Let us concede that a Czech public prosecutor in the early fifties who called for the death of an innocent man was deceived by the Russian secret police and the government of his own country. But now that we all know the accusations to have been absurd and the executed to have been innocent, how can that selfsame public prosecutor defend his purity of heart by beating himself on the chest and proclaiming, My conscience is clear! I didn’t know! I was a believer! Isn’t his “I didn’t know! I was a believer!” at the very root of his irreparable guilt?
It was in this connection that Tomas recalled the tale of Oedipus: Oedipus did not know he was sleeping with his own mother, yet when he realized what had happened, he did not feel innocent. Unable to stand the sight of the misfortunes he had wrought by “not knowing,” he put out his eyes and wandered blind away from Thebes.

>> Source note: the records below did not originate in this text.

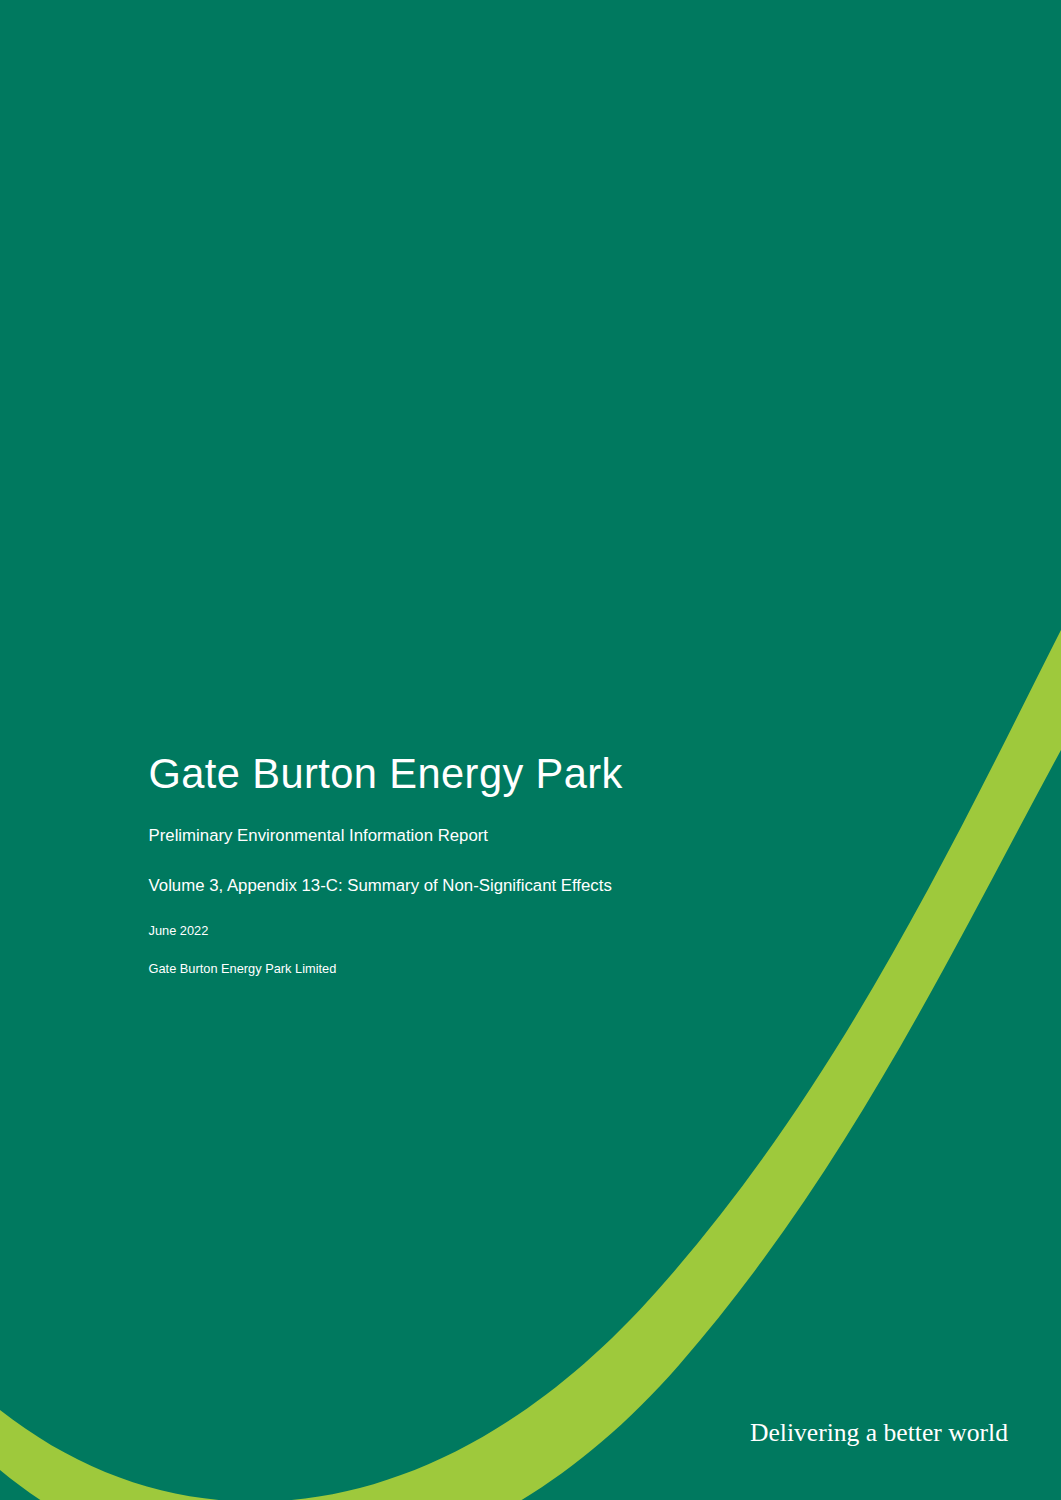Gate Burton Energy Park
Preliminary Environmental Information Report
Volume 3, Appendix 13-C: Summary of Non-Significant Effects
June 2022
Gate Burton Energy Park Limited
Delivering a better world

When Tomas heard Communists shouting in defense of their inner purity, he said to himself, As a result of your “not knowing,” this country has lost its freedom, lost it for centuries, perhaps, and you shout that you feel no guilt? How can you stand the sight of what you’ve done? How is it you aren’t horrified? Have you no eyes to see? If you had eyes, you would have to put them out and wander away from Thebes!
Milan Kundera is a Czech writer who has written a number of highly acclaimed books including ‘The Unbearable Lightness of Being’, from which this passage has been taken.